While real estate professionals have expressed worry that the CMHC’s mortgage insurance premium hike will make purchasing more difficult for hopeful home owners, a long-time industry analyst stated that the decision is an important first step towards ensuring better affordability.
Last week, the CMHC increased the premiums on the mortgage default insurance that home buyers have to service if they put in less than 20 per cent for down payment.
In a recent column for The Globe and Mail
, markets observer Rob Carrick described the housing industry’s response to the move as an attempt to score brownie points with the first-time buyer demographic.
“Expect this increase to be added to the grievance list of people who work in the real estate-industrial complex – agents and mortgage brokers, plus others who make a living from home sales. They are working hard to portray first-time buyers as martyrs to government policies designed to cool down the housing market,” Carrick wrote.
Carrick argued that the government, and not the industry’s self-interest, is better situated to effectively deal with the long-running affordability crisis.
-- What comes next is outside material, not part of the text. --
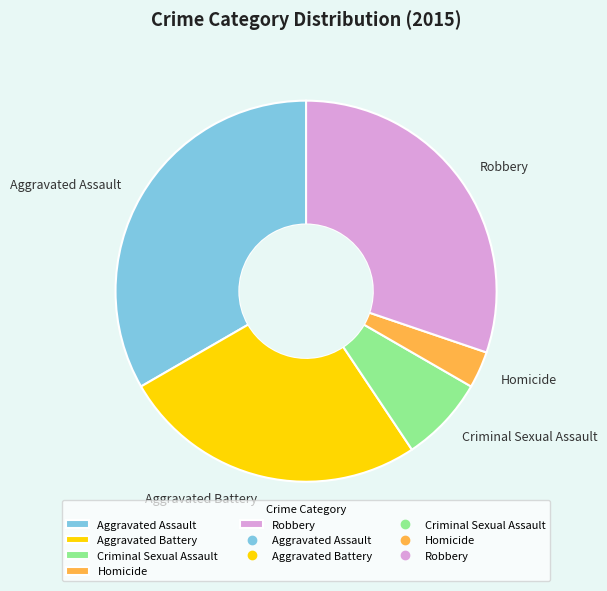

Is the sum of Homicide and Aggravated Assault greater than half?

No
“The wrong approach is to offer cosmetic, politically expedient help to young buyers that fails to address the reality that it’s way more of a burden to own a house than it is to buy one.”
“[These] measures are not just necessary – they may also help to make houses more affordable by containing price increases or causing them to fall,” he added. “CMHC is increasing premiums to boost funds available in case there’s an economic shock of some sort and mortgage defaults soar. High house prices increase this risk because people must stretch their finances to get into the market and then afford the full array of costs as a homeowner.”
Carrick castigated provincial governments for engaging in misguided—and ultimately, harmful—policy responses.
“Ontario is offering a limited break on land-transfer tax, while the B.C. government is offering loans to first-time buyers to help them put together a down payment on homes costing up to $750,000,” Carrick explained.
“Measures like these incrementally support more home buying, which in turns pushes prices higher. Worse, we end up helping people get into the market while ignoring the much more important question of how they’ll be able to afford their mortgage over the long term.”